**Your objective**: Which lines in the entries below contain the word "Uniwersytetu"? Return each of those lines in full.

**Data records**:
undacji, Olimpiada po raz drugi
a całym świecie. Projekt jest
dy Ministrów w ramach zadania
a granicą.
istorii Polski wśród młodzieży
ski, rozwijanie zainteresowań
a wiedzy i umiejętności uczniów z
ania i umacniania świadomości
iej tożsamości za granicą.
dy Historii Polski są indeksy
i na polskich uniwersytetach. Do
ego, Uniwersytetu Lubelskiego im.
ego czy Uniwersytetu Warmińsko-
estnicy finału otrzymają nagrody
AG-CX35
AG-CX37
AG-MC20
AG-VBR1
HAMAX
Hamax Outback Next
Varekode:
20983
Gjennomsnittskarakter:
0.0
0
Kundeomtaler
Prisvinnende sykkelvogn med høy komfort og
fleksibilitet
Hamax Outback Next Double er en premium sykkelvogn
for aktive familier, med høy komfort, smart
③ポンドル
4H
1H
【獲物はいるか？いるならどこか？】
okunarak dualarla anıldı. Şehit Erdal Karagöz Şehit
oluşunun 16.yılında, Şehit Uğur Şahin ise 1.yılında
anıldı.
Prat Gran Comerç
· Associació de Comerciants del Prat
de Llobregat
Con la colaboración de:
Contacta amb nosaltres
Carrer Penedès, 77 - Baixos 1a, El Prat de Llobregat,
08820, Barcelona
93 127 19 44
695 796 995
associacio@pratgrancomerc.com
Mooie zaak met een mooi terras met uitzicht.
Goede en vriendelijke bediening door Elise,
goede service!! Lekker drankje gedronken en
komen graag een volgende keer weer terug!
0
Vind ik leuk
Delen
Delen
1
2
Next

**Response**:
ego, Uniwersytetu Lubelskiego im.
ego czy Uniwersytetu Warmińsko-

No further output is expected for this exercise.